I tried to comfort her, then began to weep myself. For the loss, for the tragedy, for the pain my friends were going through, and for the awful fulfilment of my worst fear. I do not want for a moment to suggest that my reaction matters compared to the depth of loss felt by those closest to her (her family requested at the time that her name not be published), but I had wanted so badly for people to be safe, and had believed that if everyone took the lessons from my accident on board, then nothing worse would happen, and maybe that would make what I had been through worth it. Now it was all for nothing. No good, just pain. I learned much later that nobody had done anything wrong or made unsafe decisions – it had been a freak slip – but at the time I felt I had failed to do as much as I could have to make people understand the dangers of the hobbies we loved.
Something good. I needed something good to come from my accident. How could life just go around letting terrible things happen for no good reason at all? The god Odin sacrificed an eye in exchange for a drink from the well of wisdom. That was his choice to make. Perhaps I had gained some wisdom, but I had never agreed to the terms. Internally, I screamed: “Give me my body back! I want to be whole again, brave and stupid and carefree and unscarred. Give it back, and all the time I lost as well.”
In the spring, I went to the UBES annual general meeting in Snowdonia. After a soaking day of gales in the hills, we gathered in a barn to drink, elect a new committee, and reflect on the year past. When the rowdy voting was concluded, and most were several bottles deep, Rory, who was president this year, stood on a chair to give a speech. Skinny but with a deep, sonorous voice, and missing the lens from one eye, he painted a picture of a trip that had been bursting with joy and friendship, of a New Year’s Eve that had been one of the happiest days of his life, followed by a New Year’s Day that had been the worst. Looking around, I knew that these brave young people all bore scars now too, and carried a deep hurt. Tears were everywhere.
Rory began to sing The Parting Glass. He had first heard it the year before, when I had played it at the end of a delirious end-of-year party, passing round a glass for everyone to drink from. Then it had carried a promise of times well had and more to come – “Goodnight and joy be to you all”. This time it had a different message – it was a dirge. “Since it fell unto my lot that I should rise and you should not…” We clustered round Rory in an unsteadily swaying embrace, our tears mingling, trying to force the words out through our juddering throats. It was tuneless, raw and beautiful, the most powerful outpouring of emotion I have ever been a part of.
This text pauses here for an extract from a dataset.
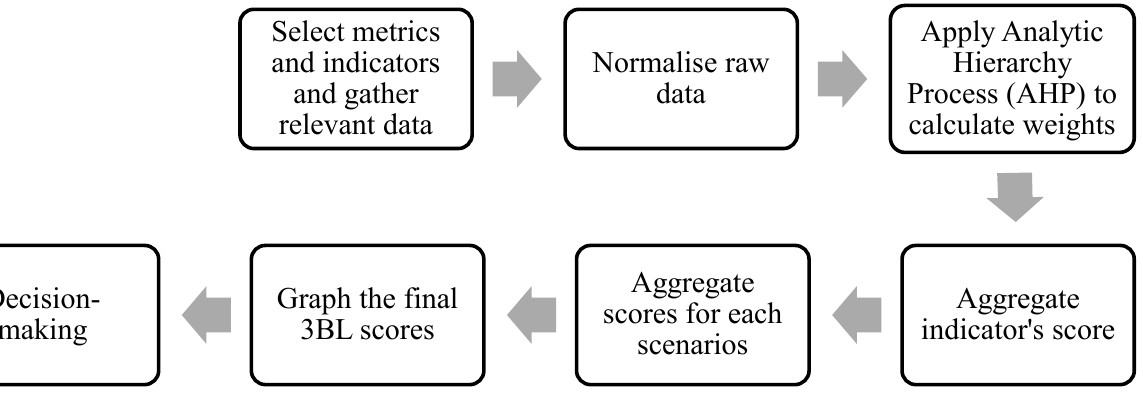
Figure 2. The steps that were used to assess technologies for EMP.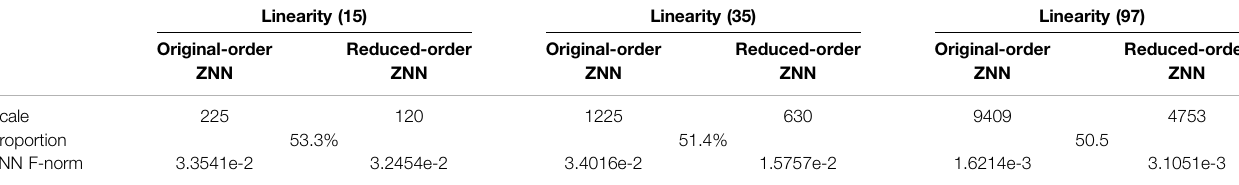
TABLE 5 | Comparison of the original-order ZNN and the reduced-order ZNN under Examples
I had to do something good. To make something good out of the bad. I was working as an ecologist, on a six-month contract that ended in mid-September. I had my date. I just needed to think of something. Something that would not only do good, in some small way, for the world, but that would be a rebellion against my injuries, a triumph over them. I would not just show that I could hike and climb again – I would do something bigger and more challenging than I had ever done even before my accident. That is how this story happened.